[Pixel coordinate tracking data]
━━━━━━━━━━

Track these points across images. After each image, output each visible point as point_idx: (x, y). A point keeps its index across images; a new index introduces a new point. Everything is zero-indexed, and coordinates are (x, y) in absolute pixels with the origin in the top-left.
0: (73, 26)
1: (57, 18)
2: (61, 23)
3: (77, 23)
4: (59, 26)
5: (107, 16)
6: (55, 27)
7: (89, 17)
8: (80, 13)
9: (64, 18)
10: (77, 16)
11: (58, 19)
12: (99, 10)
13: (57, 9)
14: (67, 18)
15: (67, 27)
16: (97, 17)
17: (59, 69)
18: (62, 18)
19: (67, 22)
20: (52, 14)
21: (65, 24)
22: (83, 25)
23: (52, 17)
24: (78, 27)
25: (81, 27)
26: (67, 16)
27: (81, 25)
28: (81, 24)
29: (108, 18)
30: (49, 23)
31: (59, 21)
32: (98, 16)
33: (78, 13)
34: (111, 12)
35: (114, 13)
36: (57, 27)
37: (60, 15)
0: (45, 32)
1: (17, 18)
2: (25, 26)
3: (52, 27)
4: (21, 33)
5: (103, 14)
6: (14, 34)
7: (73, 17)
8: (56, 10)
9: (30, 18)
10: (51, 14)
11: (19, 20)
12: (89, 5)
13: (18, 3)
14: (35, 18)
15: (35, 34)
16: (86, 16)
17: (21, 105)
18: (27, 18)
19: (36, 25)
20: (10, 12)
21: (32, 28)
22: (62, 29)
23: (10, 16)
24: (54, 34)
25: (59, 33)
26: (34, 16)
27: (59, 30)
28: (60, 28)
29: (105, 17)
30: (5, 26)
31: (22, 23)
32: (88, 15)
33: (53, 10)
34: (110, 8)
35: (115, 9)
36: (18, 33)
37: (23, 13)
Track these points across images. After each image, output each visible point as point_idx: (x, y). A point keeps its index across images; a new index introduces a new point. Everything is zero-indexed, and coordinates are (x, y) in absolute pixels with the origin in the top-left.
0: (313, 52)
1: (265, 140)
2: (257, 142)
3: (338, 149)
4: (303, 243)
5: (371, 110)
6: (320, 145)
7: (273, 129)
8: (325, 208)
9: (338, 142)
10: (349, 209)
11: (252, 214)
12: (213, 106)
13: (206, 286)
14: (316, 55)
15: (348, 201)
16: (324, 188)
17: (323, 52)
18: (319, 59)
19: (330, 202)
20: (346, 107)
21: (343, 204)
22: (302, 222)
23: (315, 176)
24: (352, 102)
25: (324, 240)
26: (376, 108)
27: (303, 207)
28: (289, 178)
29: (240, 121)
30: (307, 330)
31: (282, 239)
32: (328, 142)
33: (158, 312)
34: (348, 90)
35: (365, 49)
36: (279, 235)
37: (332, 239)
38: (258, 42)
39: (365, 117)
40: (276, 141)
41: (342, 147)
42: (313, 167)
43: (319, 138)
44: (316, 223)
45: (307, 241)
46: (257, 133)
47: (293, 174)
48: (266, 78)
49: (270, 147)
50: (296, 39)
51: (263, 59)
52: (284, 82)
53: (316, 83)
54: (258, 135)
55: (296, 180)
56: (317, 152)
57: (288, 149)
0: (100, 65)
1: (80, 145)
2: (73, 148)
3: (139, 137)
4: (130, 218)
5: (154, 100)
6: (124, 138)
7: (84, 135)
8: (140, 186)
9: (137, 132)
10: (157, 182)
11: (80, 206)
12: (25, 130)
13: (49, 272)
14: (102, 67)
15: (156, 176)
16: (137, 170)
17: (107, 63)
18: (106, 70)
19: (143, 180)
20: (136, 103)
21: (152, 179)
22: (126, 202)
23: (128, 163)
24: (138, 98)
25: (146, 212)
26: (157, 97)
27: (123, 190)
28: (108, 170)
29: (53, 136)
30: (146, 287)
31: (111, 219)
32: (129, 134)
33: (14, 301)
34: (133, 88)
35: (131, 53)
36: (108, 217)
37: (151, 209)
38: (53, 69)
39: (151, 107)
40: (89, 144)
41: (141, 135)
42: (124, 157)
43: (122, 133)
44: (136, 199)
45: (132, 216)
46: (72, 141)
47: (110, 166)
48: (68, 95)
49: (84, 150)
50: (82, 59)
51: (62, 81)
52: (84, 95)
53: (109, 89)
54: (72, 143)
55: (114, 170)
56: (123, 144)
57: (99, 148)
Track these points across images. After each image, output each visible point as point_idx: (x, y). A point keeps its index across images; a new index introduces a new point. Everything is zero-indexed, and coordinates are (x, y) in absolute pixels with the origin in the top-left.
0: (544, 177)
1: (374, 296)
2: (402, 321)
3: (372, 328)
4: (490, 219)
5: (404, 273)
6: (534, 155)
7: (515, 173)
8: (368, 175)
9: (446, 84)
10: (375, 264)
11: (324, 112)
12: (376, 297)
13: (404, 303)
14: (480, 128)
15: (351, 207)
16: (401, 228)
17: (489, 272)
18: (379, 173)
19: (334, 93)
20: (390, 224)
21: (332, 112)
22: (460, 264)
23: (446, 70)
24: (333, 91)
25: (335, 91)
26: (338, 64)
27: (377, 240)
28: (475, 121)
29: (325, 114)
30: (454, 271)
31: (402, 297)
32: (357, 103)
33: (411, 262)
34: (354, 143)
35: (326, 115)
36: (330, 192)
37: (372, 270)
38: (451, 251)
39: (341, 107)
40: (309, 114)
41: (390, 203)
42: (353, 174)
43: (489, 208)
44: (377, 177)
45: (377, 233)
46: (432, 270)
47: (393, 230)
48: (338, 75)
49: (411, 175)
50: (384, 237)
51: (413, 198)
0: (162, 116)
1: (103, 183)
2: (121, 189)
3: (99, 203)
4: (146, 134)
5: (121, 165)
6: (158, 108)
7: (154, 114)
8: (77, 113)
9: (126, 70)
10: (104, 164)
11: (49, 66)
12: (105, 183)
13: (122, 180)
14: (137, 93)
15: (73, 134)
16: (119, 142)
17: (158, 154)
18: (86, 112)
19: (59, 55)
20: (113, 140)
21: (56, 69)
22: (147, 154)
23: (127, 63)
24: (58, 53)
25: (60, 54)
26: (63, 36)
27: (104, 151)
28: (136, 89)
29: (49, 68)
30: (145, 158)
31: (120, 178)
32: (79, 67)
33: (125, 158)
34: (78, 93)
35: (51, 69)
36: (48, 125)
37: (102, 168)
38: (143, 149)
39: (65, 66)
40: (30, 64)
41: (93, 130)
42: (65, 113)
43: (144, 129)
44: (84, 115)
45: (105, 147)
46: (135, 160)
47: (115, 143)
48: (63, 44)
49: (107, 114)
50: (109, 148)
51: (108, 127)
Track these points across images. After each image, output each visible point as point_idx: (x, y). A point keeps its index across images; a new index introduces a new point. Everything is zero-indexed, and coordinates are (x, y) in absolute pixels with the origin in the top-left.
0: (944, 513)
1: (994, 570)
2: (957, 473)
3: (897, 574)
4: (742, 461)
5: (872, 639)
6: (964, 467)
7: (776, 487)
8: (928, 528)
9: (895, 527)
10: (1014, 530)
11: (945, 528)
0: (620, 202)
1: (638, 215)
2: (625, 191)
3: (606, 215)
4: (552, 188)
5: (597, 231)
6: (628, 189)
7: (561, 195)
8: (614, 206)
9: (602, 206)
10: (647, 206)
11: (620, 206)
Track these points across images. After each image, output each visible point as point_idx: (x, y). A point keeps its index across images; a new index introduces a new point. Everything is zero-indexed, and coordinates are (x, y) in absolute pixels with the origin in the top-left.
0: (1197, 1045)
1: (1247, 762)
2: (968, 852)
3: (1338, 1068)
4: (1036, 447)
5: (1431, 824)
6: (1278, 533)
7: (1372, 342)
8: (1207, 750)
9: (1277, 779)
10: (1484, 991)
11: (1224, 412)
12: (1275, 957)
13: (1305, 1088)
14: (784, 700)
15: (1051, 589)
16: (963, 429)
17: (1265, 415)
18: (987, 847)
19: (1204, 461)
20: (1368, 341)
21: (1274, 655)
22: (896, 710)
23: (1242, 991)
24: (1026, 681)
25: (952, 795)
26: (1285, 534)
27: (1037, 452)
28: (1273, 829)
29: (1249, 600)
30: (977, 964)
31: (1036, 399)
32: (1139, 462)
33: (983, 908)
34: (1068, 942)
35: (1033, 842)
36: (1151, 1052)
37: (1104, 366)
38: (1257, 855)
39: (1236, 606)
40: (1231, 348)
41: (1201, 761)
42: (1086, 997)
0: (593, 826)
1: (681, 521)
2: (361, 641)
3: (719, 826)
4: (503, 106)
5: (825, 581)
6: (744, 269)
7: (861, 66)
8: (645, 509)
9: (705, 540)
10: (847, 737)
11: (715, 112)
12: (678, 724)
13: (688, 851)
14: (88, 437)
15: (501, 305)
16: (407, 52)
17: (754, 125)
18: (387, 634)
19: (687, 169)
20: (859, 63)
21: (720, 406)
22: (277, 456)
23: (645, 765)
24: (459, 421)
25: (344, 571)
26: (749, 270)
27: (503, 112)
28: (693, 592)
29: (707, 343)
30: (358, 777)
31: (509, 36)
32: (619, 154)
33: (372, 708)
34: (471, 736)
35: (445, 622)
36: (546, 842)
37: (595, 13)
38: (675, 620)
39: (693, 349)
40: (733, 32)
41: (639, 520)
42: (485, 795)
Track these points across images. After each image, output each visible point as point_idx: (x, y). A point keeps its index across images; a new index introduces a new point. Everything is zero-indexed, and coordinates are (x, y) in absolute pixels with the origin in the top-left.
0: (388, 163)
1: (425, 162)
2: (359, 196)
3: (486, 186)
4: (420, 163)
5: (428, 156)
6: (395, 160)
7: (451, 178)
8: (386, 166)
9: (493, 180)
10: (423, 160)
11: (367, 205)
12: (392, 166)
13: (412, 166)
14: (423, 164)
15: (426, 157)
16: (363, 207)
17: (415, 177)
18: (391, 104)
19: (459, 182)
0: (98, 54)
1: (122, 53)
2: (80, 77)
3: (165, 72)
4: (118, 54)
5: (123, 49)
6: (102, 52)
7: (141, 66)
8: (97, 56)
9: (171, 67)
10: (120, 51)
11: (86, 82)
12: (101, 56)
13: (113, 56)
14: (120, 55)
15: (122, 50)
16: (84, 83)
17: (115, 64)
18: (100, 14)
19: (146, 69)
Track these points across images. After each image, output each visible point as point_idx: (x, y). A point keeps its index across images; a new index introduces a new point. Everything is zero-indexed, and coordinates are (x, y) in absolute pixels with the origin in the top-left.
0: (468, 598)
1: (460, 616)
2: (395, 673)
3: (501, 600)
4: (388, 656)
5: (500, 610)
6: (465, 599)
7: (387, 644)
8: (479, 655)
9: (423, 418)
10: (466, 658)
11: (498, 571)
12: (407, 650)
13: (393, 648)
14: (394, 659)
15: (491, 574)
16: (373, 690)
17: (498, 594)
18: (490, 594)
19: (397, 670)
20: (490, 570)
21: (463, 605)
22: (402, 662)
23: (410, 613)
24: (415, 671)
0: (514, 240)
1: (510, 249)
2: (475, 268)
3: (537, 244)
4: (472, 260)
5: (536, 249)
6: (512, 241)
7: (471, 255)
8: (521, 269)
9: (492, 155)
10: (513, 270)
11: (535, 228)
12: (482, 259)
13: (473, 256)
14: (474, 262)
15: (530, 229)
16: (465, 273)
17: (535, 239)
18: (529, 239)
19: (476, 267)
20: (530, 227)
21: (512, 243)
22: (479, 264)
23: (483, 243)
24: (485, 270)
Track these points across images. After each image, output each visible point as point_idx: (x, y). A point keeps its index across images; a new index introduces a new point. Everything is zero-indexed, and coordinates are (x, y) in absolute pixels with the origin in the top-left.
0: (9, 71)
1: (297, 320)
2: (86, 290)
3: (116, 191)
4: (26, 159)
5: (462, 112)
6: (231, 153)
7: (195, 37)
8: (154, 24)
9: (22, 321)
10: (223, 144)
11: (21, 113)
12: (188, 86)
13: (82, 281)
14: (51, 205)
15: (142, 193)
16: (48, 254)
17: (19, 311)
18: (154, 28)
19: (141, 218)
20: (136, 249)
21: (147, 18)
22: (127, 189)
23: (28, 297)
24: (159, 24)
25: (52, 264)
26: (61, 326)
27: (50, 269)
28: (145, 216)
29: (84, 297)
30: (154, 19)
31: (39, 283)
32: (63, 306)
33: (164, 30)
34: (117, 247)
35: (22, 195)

━━━━━━━━━━

Task details: Update the part that runs from the start of the items through the line containing "37: (23, 13)" by replacing "point_idx" with "point_id", leaving everything else as it is.

Output of the task:
Track these points across images. After each image, output each visible point as point_id: (x, y). A point keeps its index across images; a new index introduces a new point. Everything is zero-indexed, and coordinates are (x, y) in absolute pixels with the origin in the top-left.
0: (73, 26)
1: (57, 18)
2: (61, 23)
3: (77, 23)
4: (59, 26)
5: (107, 16)
6: (55, 27)
7: (89, 17)
8: (80, 13)
9: (64, 18)
10: (77, 16)
11: (58, 19)
12: (99, 10)
13: (57, 9)
14: (67, 18)
15: (67, 27)
16: (97, 17)
17: (59, 69)
18: (62, 18)
19: (67, 22)
20: (52, 14)
21: (65, 24)
22: (83, 25)
23: (52, 17)
24: (78, 27)
25: (81, 27)
26: (67, 16)
27: (81, 25)
28: (81, 24)
29: (108, 18)
30: (49, 23)
31: (59, 21)
32: (98, 16)
33: (78, 13)
34: (111, 12)
35: (114, 13)
36: (57, 27)
37: (60, 15)
0: (45, 32)
1: (17, 18)
2: (25, 26)
3: (52, 27)
4: (21, 33)
5: (103, 14)
6: (14, 34)
7: (73, 17)
8: (56, 10)
9: (30, 18)
10: (51, 14)
11: (19, 20)
12: (89, 5)
13: (18, 3)
14: (35, 18)
15: (35, 34)
16: (86, 16)
17: (21, 105)
18: (27, 18)
19: (36, 25)
20: (10, 12)
21: (32, 28)
22: (62, 29)
23: (10, 16)
24: (54, 34)
25: (59, 33)
26: (34, 16)
27: (59, 30)
28: (60, 28)
29: (105, 17)
30: (5, 26)
31: (22, 23)
32: (88, 15)
33: (53, 10)
34: (110, 8)
35: (115, 9)
36: (18, 33)
37: (23, 13)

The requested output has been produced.